In this context, PPR submitted a Freedom of Information request to the NI Department for Communities referring to the Joseph Rowntree Foundation and Trussell Trust housing affordability research and asking for relevant NI data. The Department for Communities said that it did not hold any information on household food costs; but it did provide this table showing the average housing element component of Universal Credit for households receiving this benefit as at November 2022, by family type:

A table showing that differences in Universal Credit housing element between different groups: Couple without children (£340), Couple with children (£400), Single without children (£310), Single with children (£390)
Image caption: Universal Credit rates (housing element)

PPR compared this information with the available data on average housing costs in different property types.

According to the Department for Communities Housing Bulletin, 9% of households live in Housing Executive social homes (p. 2). Housing Executive rents increased by 7% in April 2023, raising the average weekly Housing Executive rent from £69.49 to £74.35. This average weekly rent would on the face of it just be more or less covered by the housing element component of Universal Credit.

For Housing Association social rents – paid according to the Department for Communities Housing Bulletin by 4% of households here – the picture is more complex.
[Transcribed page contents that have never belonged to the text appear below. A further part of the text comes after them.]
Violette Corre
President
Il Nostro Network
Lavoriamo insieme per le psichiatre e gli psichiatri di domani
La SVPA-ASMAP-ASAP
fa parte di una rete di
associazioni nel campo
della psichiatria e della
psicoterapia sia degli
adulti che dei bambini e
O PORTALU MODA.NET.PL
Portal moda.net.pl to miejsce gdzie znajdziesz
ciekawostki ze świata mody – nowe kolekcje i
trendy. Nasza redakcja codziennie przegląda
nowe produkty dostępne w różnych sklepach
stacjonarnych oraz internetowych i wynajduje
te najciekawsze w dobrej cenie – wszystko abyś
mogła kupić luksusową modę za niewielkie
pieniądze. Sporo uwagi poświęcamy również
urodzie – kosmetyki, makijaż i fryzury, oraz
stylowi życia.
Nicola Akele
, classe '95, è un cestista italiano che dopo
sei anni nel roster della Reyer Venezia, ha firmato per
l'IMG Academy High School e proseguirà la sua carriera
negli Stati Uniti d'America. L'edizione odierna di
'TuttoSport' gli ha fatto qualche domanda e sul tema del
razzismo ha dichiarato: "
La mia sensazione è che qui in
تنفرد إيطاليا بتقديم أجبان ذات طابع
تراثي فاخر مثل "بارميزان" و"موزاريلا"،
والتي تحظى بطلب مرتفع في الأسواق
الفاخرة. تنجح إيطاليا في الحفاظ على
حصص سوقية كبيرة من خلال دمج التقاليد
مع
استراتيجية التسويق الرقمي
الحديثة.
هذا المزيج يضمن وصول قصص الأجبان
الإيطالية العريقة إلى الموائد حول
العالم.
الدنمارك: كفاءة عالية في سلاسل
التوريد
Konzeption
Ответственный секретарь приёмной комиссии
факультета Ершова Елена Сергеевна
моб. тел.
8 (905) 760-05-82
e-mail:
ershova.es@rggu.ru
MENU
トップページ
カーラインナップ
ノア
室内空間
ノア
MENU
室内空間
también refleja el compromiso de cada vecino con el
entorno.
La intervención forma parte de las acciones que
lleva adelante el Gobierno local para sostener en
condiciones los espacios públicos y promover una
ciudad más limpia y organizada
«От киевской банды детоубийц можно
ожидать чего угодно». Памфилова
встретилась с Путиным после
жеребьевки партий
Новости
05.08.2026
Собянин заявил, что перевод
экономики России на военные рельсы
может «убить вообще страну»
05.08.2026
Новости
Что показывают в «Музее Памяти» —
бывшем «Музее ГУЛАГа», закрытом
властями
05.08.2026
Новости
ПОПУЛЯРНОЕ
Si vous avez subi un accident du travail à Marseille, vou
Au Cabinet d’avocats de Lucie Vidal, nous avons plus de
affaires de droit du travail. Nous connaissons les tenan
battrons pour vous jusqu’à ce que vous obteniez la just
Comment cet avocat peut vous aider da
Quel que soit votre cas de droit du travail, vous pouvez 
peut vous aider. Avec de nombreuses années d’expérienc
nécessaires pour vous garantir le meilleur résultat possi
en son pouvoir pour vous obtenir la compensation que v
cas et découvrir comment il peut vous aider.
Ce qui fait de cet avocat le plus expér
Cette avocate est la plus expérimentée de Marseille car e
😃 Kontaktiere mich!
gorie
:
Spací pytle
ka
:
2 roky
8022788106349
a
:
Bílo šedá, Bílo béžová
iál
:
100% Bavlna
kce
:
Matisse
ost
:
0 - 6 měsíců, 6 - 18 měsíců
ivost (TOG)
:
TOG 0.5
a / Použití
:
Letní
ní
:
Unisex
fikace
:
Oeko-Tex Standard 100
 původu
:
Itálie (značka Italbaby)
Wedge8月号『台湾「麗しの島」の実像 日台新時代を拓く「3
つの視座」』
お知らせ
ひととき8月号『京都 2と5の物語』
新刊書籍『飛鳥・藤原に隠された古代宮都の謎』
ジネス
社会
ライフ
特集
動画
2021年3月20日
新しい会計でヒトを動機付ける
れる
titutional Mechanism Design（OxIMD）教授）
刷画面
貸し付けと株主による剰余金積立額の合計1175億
The Department for Communities NI Housing Statistics 2021-22 (table 3.3c) places the average weekly Housing Association rent at £96.20; whether or not the Universal Credit housing element above would stretch to cover rental costs for the whole month would depend on household and property characteristics.

For the estimated 13% of NI households in private rented accommodation (Department for Communities Housing Bulletin p. 2), rents are higher. The NI Housing Statistics bulletin from December 2022 (p. 1e) placed the average weekly rent in the private sector at £114.  This would clearly not be covered by the monthly housing element of Universal Credit.

A closer look at the situation in Belfast is instructive. The Housing Executive reported that in 2021 the average monthly rent in Belfast was £780 (p. 3). By mid 2022, it said, the average private rent in Belfast had increased by 9.9% to £853 (p.2). The rent level faced by the lowest income quartile was estimated at £650/month (p. 7), which is clearly not covered by the Universal Credit housing element - evidence here of a similar ‘affordability gap’ to that highlighted elsewhere in the UK by the Joseph Rowntree Foundation and Trussell Trust research.

PPR has shared this information with the UN Special Rapporteur on the Right to Adequate Housing, in response to that office’s global call for inputs on housing affordability earlier this spring.  PPR’s submission to the UN Rapporteur also highlighted the concerns it had already shared with the relevant duty bearers here about the potential impact on housing affordability of recent NI policymaking such as:

  • the Department for Communities’ redefinition of ‘affordable housing’ to include intermediate housing – for households with more resources – in addition to social housing for those with greater objective need
  • the Department for Communities’ prioritisation of intermediate housing for rent – which its own consultation report described as “a fairly niche product” – in new policy-making
  • Belfast City Council’s failure to explicitly address existing acute social housing need in its community planning (such as its initial draft local development plan (LDP) strategy) and its decision (in its draft supplementary planning guidance on affordable housing) to limit the Housing Executive – the body responsible for identifying and ensuring a response to acute housing need – to an advisory, rather than a decision-making, role in the management of  future ‘affordable housing’ development

PPR’s concern is that the combined effect of these changes diminishes the emphasis placed on social housing as a direct policy response to homelessness and housing stress. Under the proposed framework, future new ‘affordable housing’ in Belfast may be planned, approved, built and sold/rented, with not a single one of Belfast’s over 7,500 homeless households being able to afford the new homes.